Allowing Simplified Chinese Input


The company I work for is bidding on a project that will require our eCommerce solution to accept simplified Chinese input. After doing a bit of research, it seems that ASP.net makes globalization configuration easy:

<configuration>
  <system.web>
    <globalization
      fileEncoding="utf-8"
      requestEncoding="utf-8"
      responseEncoding="utf-8"
      culture="zh-Hans"
      uiCulture="en-us" />
  </system.web>
</configuration>

Questions:

  1. Is this really all there is to it in ASP.net? It seems to good to be true.
  2. Are there any DB considerations with SQL Server 2005? Will the DB accept the simplified Chinese without additional configuration?

Solution

  • Ad 1. The real question is, how far you want to go with Internationalization. Because i18n is not only allowing Unicode input. You need at least support local date, time and number formats, local collation (mostly related to sorting) and ensure that your application runs correctly on localized Operating Systems (unless you are developing Cloud aka hosted solution). You might want to read more on the topic here.

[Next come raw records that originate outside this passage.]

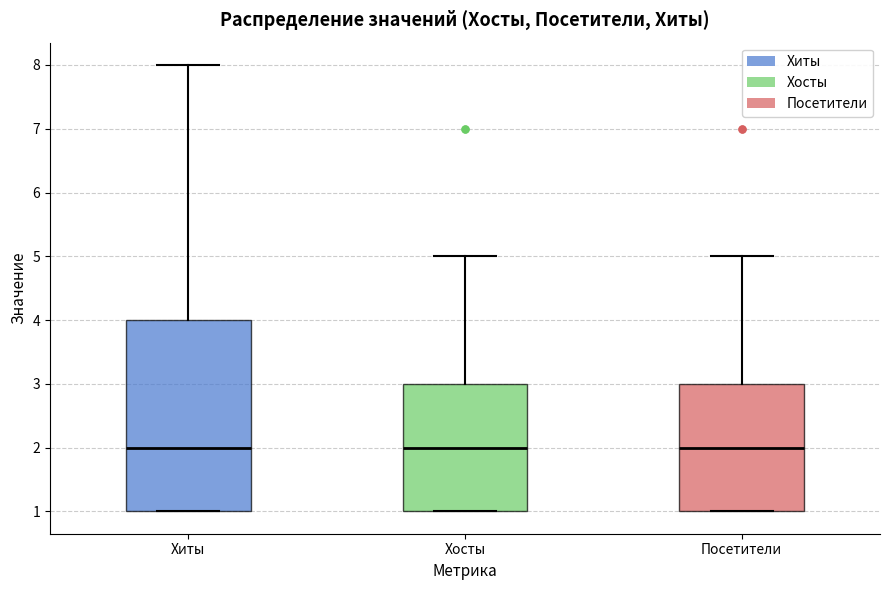

Comparing the boxes themselves (not the whiskers), which one is the tallest?

Хиты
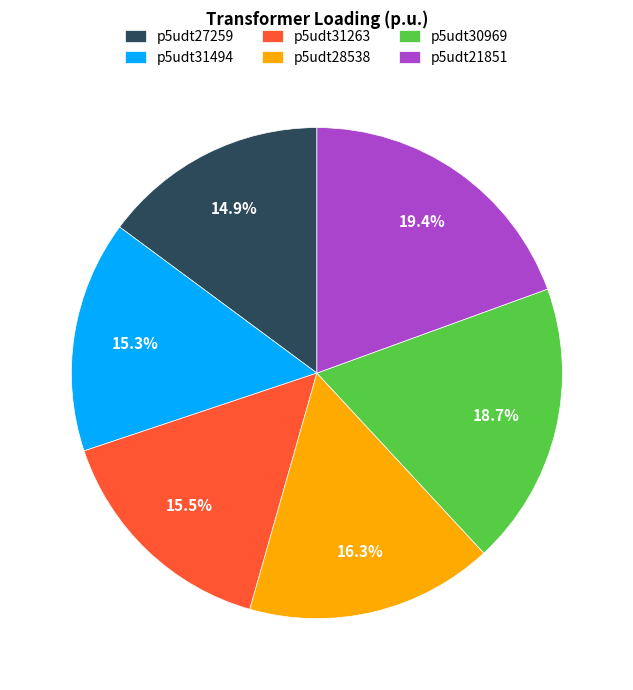

Count the number of slices in the pie.

6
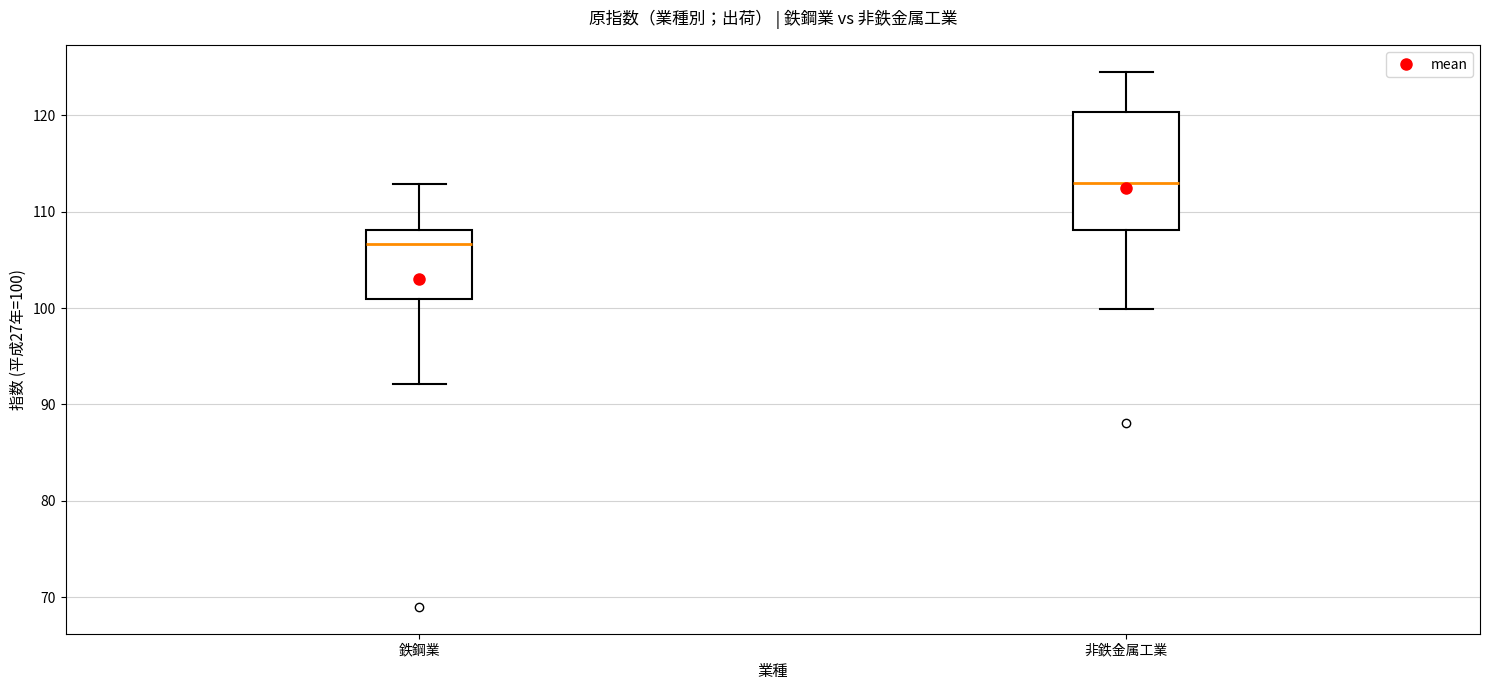

Which box is the tallest, from its lower edge to its upper edge?

非鉄金属工業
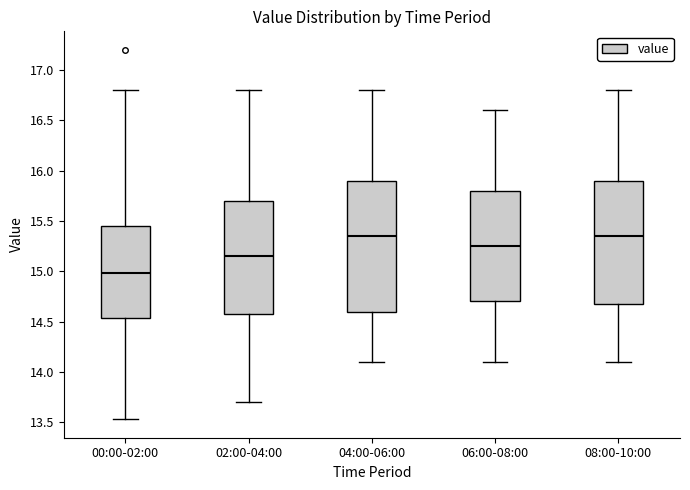

Reading left to right, transcribe this box plot: for each box, give where its median line is, the range the box spans, and where its two whiskers end, as read against the y-axis. The values are not printed on the chart, so give them approximately, as read against the axis.

00:00-02:00: median 15.00, box 14.55 to 15.45, whiskers 13.55 to 16.80
02:00-04:00: median 15.15, box 14.60 to 15.70, whiskers 13.70 to 16.80
04:00-06:00: median 15.35, box 14.60 to 15.90, whiskers 14.10 to 16.80
06:00-08:00: median 15.25, box 14.70 to 15.80, whiskers 14.10 to 16.60
08:00-10:00: median 15.35, box 14.70 to 15.90, whiskers 14.10 to 16.80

    As far as support for Chinese character input goes, if you are going to offer software in China, you need to at least support GB18030-2000. To do just that, you need to use proper .Net Framework version - the one that supports Unicode 3.0. I believe it was supported since .Net Framework 2.0.
    However, if you want to go one step further (which might be required for gaining competitive edge), you might want to support GB18030-2005. The only problem is, the full support for these characters (CJK Unified Ideographs Extension B) happened later (I am not really sure if it is Unicode 6.0 or Unicode 6.1) in the process. Therefore you might be forced to use the latest .Net Framework and still not be sure if it covers everything.
    You might want to read Unicode FAQ on Han characters.

    Ad 2. I strongly advice you not to use SQL Server 2005 with Chinese characters. The reason is, old SQL Server engine supports only UCS-2 rather than UTF-16. This might seems as slight difference, but that really poses the problem with 4-byte Han Ideographs. Actually, you want be able to use them in queries (i.e. LIKE or WHERE clauses) - you will receive all records. That's how it works. And to support them, you would need to set very specific Chinese collation, which will simply break support for other languages.
    Basically, using SQL Server 2005 with Chinese Ideographs is a bad idea.